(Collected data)
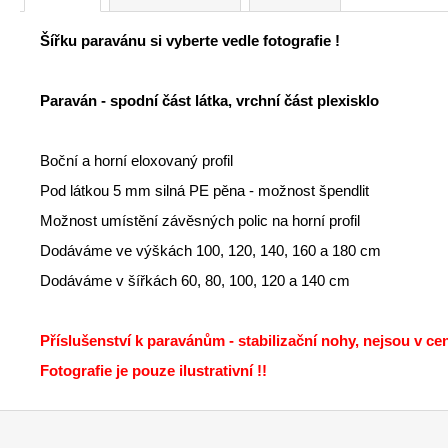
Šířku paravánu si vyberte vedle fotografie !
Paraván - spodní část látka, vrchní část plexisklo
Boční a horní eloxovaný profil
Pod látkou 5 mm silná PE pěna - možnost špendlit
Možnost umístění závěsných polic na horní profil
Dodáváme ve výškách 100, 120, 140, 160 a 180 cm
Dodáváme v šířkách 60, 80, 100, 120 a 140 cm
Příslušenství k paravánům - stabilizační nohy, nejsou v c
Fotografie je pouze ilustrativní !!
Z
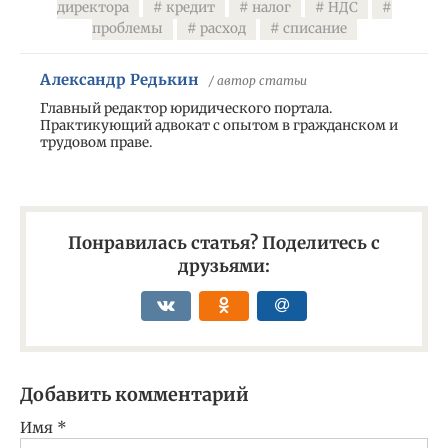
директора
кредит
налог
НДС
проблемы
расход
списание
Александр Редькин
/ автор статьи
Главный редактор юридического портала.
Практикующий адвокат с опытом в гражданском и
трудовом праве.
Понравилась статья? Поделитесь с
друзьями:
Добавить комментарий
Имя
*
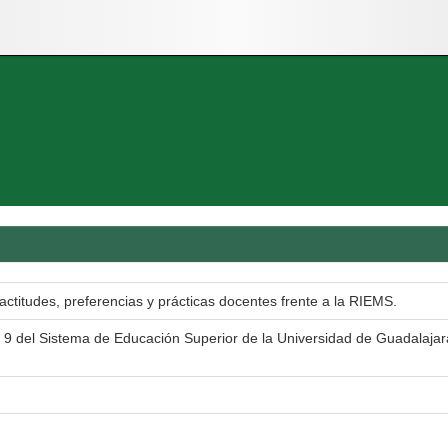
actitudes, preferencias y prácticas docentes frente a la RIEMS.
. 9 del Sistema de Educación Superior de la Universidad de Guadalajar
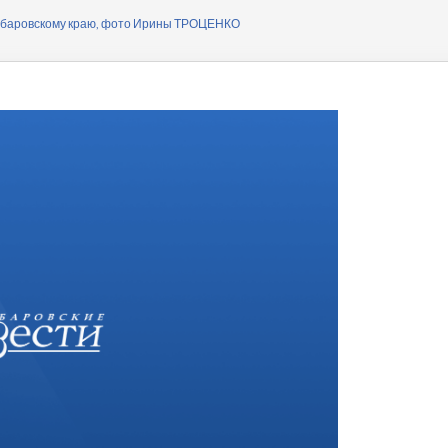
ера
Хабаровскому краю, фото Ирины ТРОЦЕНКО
* * *
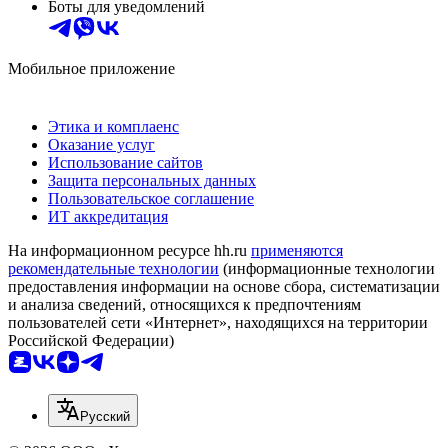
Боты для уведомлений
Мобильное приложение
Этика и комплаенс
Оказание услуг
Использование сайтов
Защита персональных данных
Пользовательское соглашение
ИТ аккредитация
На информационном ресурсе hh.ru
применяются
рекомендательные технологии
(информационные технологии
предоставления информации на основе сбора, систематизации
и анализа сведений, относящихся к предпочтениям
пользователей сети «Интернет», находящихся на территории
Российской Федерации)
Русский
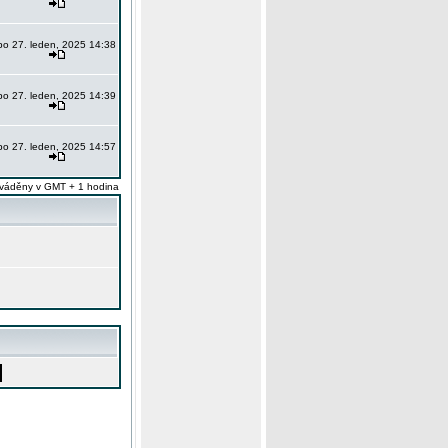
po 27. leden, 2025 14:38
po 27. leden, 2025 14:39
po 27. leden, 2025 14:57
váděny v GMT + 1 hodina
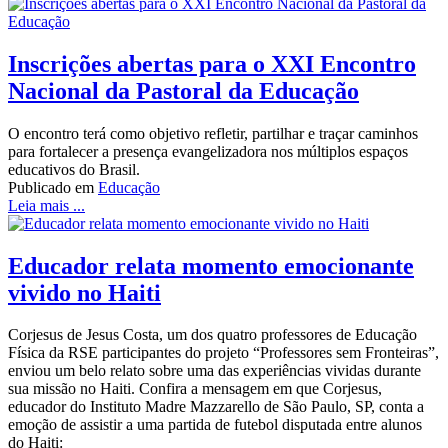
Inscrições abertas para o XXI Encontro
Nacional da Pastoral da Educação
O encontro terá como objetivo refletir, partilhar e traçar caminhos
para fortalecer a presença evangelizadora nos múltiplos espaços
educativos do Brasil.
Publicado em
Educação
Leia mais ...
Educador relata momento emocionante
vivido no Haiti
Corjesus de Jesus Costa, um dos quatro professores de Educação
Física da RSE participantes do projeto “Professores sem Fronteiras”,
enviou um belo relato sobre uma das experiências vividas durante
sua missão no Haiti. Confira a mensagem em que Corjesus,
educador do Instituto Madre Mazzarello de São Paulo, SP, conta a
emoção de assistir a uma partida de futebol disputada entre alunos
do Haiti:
* * *
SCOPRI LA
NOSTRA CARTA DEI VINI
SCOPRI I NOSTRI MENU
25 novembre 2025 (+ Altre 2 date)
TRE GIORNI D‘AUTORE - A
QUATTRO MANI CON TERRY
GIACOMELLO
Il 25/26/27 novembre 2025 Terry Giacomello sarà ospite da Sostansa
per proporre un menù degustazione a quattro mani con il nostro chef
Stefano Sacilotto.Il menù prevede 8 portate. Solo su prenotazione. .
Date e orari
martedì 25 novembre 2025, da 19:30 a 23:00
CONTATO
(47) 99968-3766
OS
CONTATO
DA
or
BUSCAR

_What is being asked_.
Rewrite the records starting at the line containing "Šířku paravánu si vyberte vedle fotografie !" and ending at the line containing "Universidad de Guadalajar", replacing "Dodáváme" with "Nabízíme" and leaving everything else unchanged. Leave the pictures out of your answer.

_Exercise answer_.
Šířku paravánu si vyberte vedle fotografie !
Paraván - spodní část látka, vrchní část plexisklo
Boční a horní eloxovaný profil
Pod látkou 5 mm silná PE pěna - možnost špendlit
Možnost umístění závěsných polic na horní profil
Nabízíme ve výškách 100, 120, 140, 160 a 180 cm
Nabízíme v šířkách 60, 80, 100, 120 a 140 cm
Příslušenství k paravánům - stabilizační nohy, nejsou v c
Fotografie je pouze ilustrativní !!
Z
директора
кредит
налог
НДС
проблемы
расход
списание
Александр Редькин
/ автор статьи
Главный редактор юридического портала.
Практикующий адвокат с опытом в гражданском и
трудовом праве.
Понравилась статья? Поделитесь с
друзьями:
Добавить комментарий
Имя
*
actitudes, preferencias y prácticas docentes frente a la RIEMS.
. 9 del Sistema de Educación Superior de la Universidad de Guadalajar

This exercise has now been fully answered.